Деревня, в которой он родился, сказал молодой человек, была расположена неподалеку, и, будучи мальчиком, он часто пас свиней своего отца именно там, где были найдены руины древнего сооружения, указывавшие на великолепное величие в прошлом. Теперь там оставалось стоять лишь несколько больших мраморных колонн; некоторые были простыми, без украшений, другие были увенчаны квадратными камнями фронтона. Из трещин кладки свисали цветущие лозы жимолости и красные колокольчики. Другие колонны — среди них некоторые из розового мрамора — лежали разбитыми на земле, а дорогостоящие мраморные капители, украшенные прекрасной резьбой, изображающей листву и цветы, заросли густыми ползучими растениями и травами. Наполовину зарытыми в землю лежали огромные мраморные блоки, некоторые из которых были квадратными, как те, что использовались для стен; другие были трехгранными плитами для кровельных деталей. Над ними колыхалось большое дикое фиговое дерево, выросшее из руин. В тени этого дерева, продолжал молодой человек, он проводил целые часы, рассматривая странные фигуры, вырезанные на больших мраморных блоках; они казались живописными изображениями всевозможных игр и сражений и были очень приятны для глаз, но, увы, сильно повреждены временем и заросли мхом и плющом. Его отец, которого он расспрашивал о таинственном значении этих колонн и скульптур, сказал ему, что это руины древнего языческого храма и что когда-то здесь было обиталище злого языческого бога, который предавался здесь разврату, инцесту и противоестественным порокам. Несмотря на это, просвещенные язычники имели обыкновение приносить ему в жертву по сто быков за раз, и выдолбленный мраморный блок, в который собиралась кровь жертвенных животных, все еще существовал. Это было, по сути, то самое корыто, которое они обычно использовали как емкость для отходов, чтобы кормить свиней.
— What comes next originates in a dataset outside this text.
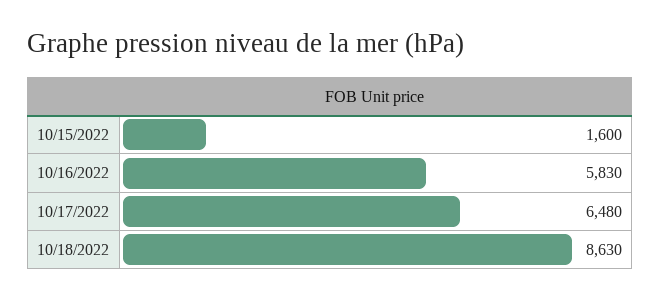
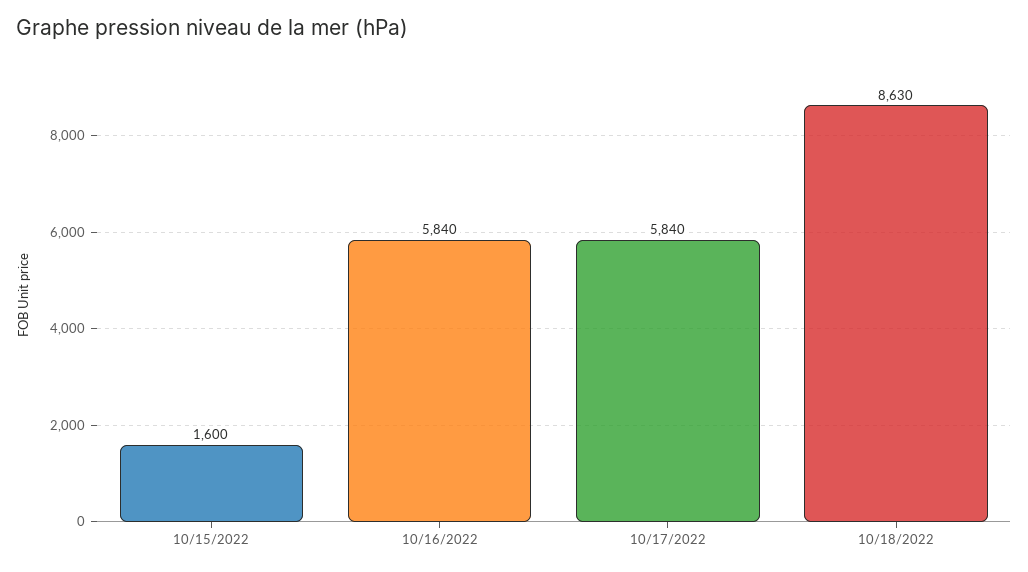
10/16/2022: 5830 -> 5840
10/17/2022: 6480 -> 5840

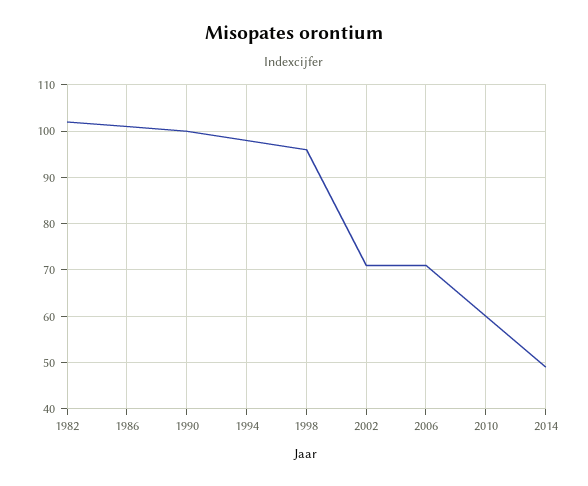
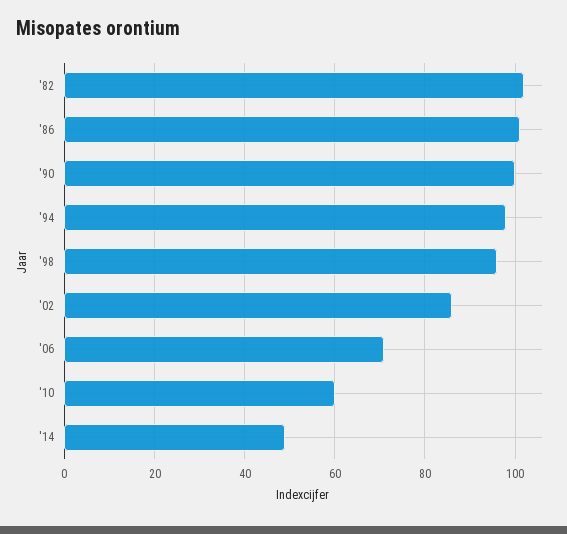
2002: 70 -> 85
Так говорил молодой моряк. Но старик испустил вздох, выдававший ужаснейшую муку. Пошатываясь, он опустился в свое каменное кресло, закрыл лицо руками и заплакал, как ребенок. Большая, тощая птица с пронзительным визгом захлопала огромными крыльями и пригрозила чужестранцам когтями и клювом. Старая коза лизала руки своего хозяина и жалобно блеяла, словно утешая его.

При виде этого странного зрелища моряков охватил жуткий страх: они поспешно покинули хижину и были рады, когда перестали слышать рыдания старика, крики птицы и блеяние козы. Оказавшись в безопасности на борту судна, они рассказали о своем приключении. Среди экипажа был ученый русский, профессор философии Казанского университета; он объявил это дело чрезвычайно важным. Приложив указательный палец к носу со знающим видом, он заверил моряков, что старик на острове, несомненно, является древним богом Юпитером, сыном Сатурна и Реи. Птица рядом с ним — это, очевидно, орел, который когда-то носил в своих когтях страшные молнии. А старая коза была, по всей вероятности, не кем иным, как Амалфеей, старой кормилицей Юпитера, которая вскормила его на Крите, а теперь в изгнании снова питала его своим молоком.

Такова история, рассказанная мне Нильсом Андерсеном; и я должен признаться, что она наполнила мою душу глубокой меланхолией. Тлен тайно подтачивает все великое во вселенной, и сами боги должны в конечном итоге уступить той же жалкой участи. Железный закон судьбы велит так, и даже величайший из бессмертных должен покорно склонить голову. Тот, о ком пел Гомер и кого Фидий изваял из золота и слоновой кости, тот, при взгляде на которого дрожала земля, он, возлюбленный Леды, Алкмены, Семелы, Данаи, Каллисто, Ио, Лето, Европы и т. д. — даже он вынужден скрываться за айсбергами Северного полюса и, чтобы продлить свое жалкое существование, должен торговать кроличьими шкурками, как оборванный савояр!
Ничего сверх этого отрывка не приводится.